Collected data:
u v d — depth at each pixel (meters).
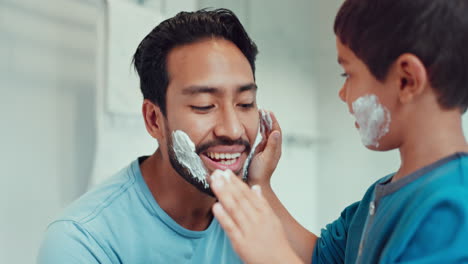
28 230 1.46
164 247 0.90
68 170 1.57
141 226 0.89
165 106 0.86
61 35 1.54
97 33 1.55
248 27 2.42
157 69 0.85
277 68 2.66
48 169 1.51
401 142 0.66
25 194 1.45
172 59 0.83
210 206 0.93
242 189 0.67
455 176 0.59
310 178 2.98
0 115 1.38
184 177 0.86
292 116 2.79
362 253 0.69
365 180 2.90
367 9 0.64
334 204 3.01
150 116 0.91
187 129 0.83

INSTRUCTIONS FOR THE TASK => For this exercise, return the data above exactly and leave every picture out.

WRITTEN REPLY =>
u v d — depth at each pixel (meters).
28 230 1.46
164 247 0.90
68 170 1.57
141 226 0.89
165 106 0.86
61 35 1.54
97 33 1.55
248 27 2.42
157 69 0.85
277 68 2.66
48 169 1.51
401 142 0.66
25 194 1.45
172 59 0.83
210 206 0.93
242 189 0.67
455 176 0.59
310 178 2.98
0 115 1.38
184 177 0.86
292 116 2.79
362 253 0.69
365 180 2.90
367 9 0.64
334 204 3.01
150 116 0.91
187 129 0.83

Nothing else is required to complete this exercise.